LE QUOTIDIEN : La Fédération des centres de santé accuse la Cnam et les médecins libéraux d’immobilisme en matière de rémunération au forfait. Que demandez-vous ?
Dr FRÉDÉRIC VILLEBRUN : Notre souhait, c’est qu’il y ait un grand plan pour le développement des centres de santé publics ou à vocation de service public. Agnès Firmin Le Bodo avait annoncé qu’elle y travaillait et le dévoilerait au premier trimestre 2024. Nous espérons que son successeur, Frédéric Valletoux, n’a pas abandonné ce projet. À l’USMCS, nous considérons qu’au regard de la désertification médicale, nous avons besoin de structures pivots qui maillent le territoire et prennent en charge des patients sans dépassement d’honoraires, en pratiquant des dispenses d’avance de frais. Nous avons toujours eu le souhait d’avoir notre propre modèle de développement, mais sans nous opposer aux médecins libéraux. Développer les centres de santé, c’est peut-être le moyen d’éviter toute coercition à l’installation des professionnels de ville, en garantissant un service ambulatoire de proximité en lien avec les communautés professionnelles (CPTS) sur des territoires de 50 000 habitants, en secteur rural ou urbain.

● ● ●

Transcrivez fidèlement le passage de l'entretien sur les centres de santé compris entre « LE QUOTIDIEN : La » et « Que demandez-vous ? », ces deux segments inclus.

# Extraits de données
● ● ●

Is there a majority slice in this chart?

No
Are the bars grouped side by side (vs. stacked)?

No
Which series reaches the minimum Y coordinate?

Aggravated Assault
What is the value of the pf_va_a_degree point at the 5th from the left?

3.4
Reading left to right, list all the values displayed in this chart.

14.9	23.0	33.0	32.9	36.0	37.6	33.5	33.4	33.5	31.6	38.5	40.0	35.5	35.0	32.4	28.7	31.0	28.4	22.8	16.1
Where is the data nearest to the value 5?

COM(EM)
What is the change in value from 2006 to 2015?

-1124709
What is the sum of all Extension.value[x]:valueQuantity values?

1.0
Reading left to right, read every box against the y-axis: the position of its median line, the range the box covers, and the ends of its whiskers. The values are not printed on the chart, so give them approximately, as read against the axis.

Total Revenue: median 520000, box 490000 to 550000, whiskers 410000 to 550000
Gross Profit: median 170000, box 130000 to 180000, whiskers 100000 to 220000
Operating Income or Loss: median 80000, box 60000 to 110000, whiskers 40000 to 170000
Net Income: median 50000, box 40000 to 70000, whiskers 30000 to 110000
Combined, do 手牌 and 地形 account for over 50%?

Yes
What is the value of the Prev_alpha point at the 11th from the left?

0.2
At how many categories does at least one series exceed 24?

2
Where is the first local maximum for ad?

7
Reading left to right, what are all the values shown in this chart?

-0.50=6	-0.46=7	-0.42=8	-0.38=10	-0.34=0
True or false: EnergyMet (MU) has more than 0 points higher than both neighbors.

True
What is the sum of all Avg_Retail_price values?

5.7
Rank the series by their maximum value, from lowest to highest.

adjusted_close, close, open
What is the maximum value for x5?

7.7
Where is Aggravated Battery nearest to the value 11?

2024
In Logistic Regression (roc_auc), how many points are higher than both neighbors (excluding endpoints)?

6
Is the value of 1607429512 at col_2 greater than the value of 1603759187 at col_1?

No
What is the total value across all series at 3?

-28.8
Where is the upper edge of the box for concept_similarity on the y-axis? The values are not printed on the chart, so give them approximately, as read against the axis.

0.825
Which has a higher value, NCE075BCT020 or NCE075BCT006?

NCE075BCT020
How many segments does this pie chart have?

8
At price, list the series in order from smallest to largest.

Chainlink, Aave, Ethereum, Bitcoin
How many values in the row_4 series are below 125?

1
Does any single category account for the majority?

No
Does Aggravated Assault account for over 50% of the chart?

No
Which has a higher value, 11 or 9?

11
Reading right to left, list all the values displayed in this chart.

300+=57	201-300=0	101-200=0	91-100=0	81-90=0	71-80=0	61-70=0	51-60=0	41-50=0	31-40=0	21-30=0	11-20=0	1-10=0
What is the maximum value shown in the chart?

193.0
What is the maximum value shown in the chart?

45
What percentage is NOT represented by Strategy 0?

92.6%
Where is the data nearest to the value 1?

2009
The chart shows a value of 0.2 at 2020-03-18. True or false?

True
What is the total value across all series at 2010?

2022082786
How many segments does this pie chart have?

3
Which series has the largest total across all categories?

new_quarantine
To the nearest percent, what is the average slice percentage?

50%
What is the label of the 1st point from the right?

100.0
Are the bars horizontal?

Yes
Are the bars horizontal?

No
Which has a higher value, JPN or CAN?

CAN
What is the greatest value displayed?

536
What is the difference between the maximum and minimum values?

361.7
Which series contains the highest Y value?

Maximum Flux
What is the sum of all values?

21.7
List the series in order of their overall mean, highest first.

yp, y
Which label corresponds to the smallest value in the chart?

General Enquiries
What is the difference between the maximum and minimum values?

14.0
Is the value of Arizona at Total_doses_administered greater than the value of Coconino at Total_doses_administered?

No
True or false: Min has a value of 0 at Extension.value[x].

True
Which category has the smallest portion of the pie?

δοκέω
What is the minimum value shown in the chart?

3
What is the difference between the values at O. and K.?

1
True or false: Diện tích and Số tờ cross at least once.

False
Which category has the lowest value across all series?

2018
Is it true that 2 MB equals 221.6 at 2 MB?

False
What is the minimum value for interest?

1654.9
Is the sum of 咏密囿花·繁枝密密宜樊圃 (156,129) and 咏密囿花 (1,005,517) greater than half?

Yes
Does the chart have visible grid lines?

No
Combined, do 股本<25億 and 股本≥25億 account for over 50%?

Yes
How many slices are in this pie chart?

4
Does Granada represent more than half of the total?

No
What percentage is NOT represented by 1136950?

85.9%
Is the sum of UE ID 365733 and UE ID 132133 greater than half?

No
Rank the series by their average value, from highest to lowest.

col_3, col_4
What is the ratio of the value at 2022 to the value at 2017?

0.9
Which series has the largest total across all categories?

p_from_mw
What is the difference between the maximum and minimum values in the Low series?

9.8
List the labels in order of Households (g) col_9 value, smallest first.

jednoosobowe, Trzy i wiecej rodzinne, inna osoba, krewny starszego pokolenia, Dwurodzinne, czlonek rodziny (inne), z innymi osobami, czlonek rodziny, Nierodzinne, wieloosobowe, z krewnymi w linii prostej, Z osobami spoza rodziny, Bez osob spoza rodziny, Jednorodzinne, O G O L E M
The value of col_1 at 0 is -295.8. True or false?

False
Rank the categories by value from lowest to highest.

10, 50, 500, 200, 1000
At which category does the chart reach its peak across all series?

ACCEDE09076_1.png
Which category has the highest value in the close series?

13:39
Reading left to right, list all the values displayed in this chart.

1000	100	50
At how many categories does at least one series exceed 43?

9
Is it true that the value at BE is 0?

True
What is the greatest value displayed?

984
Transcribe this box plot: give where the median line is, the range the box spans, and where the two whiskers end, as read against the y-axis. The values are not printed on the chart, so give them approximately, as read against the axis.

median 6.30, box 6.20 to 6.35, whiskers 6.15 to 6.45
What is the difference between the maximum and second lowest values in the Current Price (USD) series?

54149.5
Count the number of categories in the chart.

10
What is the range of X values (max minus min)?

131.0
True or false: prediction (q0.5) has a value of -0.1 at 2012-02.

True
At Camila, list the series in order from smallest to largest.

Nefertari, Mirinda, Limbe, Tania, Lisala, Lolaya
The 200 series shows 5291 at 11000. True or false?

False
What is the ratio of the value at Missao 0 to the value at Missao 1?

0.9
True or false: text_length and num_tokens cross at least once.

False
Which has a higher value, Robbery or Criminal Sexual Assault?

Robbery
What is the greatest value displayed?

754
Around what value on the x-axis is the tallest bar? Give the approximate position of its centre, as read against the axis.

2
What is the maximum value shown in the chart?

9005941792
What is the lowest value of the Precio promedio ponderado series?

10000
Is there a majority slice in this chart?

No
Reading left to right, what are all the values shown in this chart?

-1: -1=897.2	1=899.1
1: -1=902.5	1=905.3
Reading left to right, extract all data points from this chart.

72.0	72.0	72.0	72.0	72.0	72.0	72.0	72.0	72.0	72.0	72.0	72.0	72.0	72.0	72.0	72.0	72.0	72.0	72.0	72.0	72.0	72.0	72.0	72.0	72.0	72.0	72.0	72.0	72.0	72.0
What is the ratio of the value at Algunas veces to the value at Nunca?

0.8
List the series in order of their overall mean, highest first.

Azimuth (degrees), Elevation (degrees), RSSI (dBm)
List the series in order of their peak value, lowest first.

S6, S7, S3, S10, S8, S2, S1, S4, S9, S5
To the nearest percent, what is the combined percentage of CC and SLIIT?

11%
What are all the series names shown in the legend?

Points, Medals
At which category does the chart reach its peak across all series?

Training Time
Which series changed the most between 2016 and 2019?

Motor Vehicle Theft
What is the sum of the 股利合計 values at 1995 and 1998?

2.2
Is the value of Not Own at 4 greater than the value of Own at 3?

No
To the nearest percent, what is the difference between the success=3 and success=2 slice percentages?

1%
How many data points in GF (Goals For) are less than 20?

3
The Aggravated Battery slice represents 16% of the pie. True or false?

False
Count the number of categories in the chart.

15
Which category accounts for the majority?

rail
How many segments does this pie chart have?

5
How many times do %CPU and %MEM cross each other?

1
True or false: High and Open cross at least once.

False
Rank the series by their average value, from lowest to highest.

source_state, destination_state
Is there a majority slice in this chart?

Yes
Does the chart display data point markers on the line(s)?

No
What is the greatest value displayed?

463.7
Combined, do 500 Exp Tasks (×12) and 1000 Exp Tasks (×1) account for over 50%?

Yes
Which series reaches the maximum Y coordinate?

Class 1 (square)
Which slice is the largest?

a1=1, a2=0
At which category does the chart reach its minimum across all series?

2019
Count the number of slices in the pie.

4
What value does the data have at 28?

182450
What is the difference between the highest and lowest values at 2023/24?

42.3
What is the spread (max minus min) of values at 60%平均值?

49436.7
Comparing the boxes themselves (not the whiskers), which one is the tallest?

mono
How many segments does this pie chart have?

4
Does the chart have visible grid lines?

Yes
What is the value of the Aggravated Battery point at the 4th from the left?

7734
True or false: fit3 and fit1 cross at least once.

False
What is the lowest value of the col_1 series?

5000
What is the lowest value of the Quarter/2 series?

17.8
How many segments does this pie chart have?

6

● ● ●

# Corrigé proposé
LE QUOTIDIEN : La Fédération des centres de santé accuse la Cnam et les médecins libéraux d’immobilisme en matière de rémunération au forfait. Que demandez-vous ?